Like Attias, Azoulay said he felt that Turkish authorities were looking out for Israeli visitors.

“Of course, there are things that we don’t know and that can’t be revealed, but I personally don’t feel any concern here,” he added.

Other Israelis echoed that sentiment, while acknowledging they too were taking some precautionary measures.

“For us everything is normal, I don’t feel anything unordinary here,” a woman identified only by her first name Herut was quoted saying by Channel 12 news.

Herut said she was avoiding tourist destinations but insisted she does not look Israeli, which “plays to my benefit.”

People take pictures outside the Byzantine-era Hagia Sophia, one of Istanbul’s main tourist attractions in the historic Sultanahmet district of Istanbul, July 11, 2020. (Emrah Gurel/AP)

Jacky Levy, who was returning home from Istanbul Friday evening, also told the network that he felt safe while in Turkey and decided not to shorten his trips, though said he did take some precautions while out in public.

The latest warnings came after a week in which Israel has urged its citizens in Turkey to immediately return home, and issued its highest possible security warning for Istanbul, over concerns that Iranian agents are planning to kill or kidnap Israelis.

The warnings came amid unverified reports in the press that Israeli and Turkish intelligence had together already thwarted several planned attacks by a broad network of Iranian agents, nabbing some of the suspects.

There are currently believed to be some 2,000 Israelis in Turkey.

Channel 12 cited unnamed officials who said that Israeli agents were in Turkey working shoulder to shoulder with their Turkish counterparts in an effort to thwart the attacks, noting that there was excellent cooperation with local officials.

There is a “manhunt right now in the streets of Istanbul to stop an incident that has already gotten underway,” the report said.

“Being in Istanbul right now [for an Israeli] is akin to playing Russian roulette, tempting fate.

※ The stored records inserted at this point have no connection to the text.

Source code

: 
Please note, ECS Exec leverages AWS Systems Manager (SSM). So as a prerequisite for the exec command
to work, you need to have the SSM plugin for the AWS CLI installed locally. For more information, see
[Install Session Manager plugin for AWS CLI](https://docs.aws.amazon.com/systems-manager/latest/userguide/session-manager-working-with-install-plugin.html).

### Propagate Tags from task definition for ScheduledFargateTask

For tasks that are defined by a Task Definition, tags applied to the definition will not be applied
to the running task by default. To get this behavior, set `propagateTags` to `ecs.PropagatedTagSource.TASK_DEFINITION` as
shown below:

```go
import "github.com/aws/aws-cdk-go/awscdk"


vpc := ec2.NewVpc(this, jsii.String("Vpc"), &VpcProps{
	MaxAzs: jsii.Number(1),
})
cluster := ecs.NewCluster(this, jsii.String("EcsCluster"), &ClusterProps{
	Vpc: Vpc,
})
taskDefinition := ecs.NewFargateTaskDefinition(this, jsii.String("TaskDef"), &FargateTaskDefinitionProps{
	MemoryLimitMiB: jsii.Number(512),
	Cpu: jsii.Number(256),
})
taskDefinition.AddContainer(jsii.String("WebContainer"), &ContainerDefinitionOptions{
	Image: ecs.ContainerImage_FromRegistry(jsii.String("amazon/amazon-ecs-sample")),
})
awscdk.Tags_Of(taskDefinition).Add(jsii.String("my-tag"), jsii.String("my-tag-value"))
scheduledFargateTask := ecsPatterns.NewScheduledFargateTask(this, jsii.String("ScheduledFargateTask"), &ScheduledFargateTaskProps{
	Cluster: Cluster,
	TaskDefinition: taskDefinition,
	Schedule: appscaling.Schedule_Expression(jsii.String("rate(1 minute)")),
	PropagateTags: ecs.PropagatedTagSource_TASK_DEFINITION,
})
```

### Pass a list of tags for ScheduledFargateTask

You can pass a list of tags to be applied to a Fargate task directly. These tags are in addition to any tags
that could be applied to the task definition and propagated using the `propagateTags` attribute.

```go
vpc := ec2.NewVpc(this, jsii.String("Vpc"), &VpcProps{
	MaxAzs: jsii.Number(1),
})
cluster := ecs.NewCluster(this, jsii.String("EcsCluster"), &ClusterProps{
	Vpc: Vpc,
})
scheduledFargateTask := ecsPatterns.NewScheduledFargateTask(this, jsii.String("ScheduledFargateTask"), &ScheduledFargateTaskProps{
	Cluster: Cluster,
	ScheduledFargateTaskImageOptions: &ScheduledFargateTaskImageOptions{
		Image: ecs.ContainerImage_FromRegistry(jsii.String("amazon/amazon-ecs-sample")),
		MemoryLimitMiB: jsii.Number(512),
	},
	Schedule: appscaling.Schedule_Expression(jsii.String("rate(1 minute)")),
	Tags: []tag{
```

If we could publicize the full operational picture, [Israelis] would be fleeing as they would a fire,” a senior official was reported as saying.

“We are in the midst of a rolling event in Istanbul,” a senior security official told Ynet. “Cells of Iranians and Turkish mercenaries are out searching for Israelis at any cost.”

According to the report, the Iranians have been planning attacks for months, apparently in revenge for the slayings of senior officers and others blamed on Israel.

Israeli officials warned that should Iran succeed in harming Israelis there would be a harsh response.

In this March 5, 2019, photo, a Turkish special police officer stands on a rooftop overlooking a plaza in Istanbul. (AP Photo/Lefteris Pitarakis, File)

Friday’s warnings came a day after Israel’s National Security Council issued rare, specific instructions to Israelis in Turkey, telling them not to open their hotel room doors for delivery people, not to post about their travel plans on social media, and not to go to the same tourist traps as all the other Israelis.

On Monday, the National Security Council raised the warning level for travel to Istanbul to its highest level, putting it alongside Iraq, Yemen, Afghanistan and Iran as places that Israelis must leave immediately and may not visit.

Tensions between Israel and Iran have intensified in recent weeks, after the assassination of a top Iranian officer in Tehran last month, a number of other deaths of security personnel inside Iran, airstrikes against Iran-linked targets in Syria, threatening rhetoric from Iranian leaders and Iran’s increasing violations of nuclear agreements.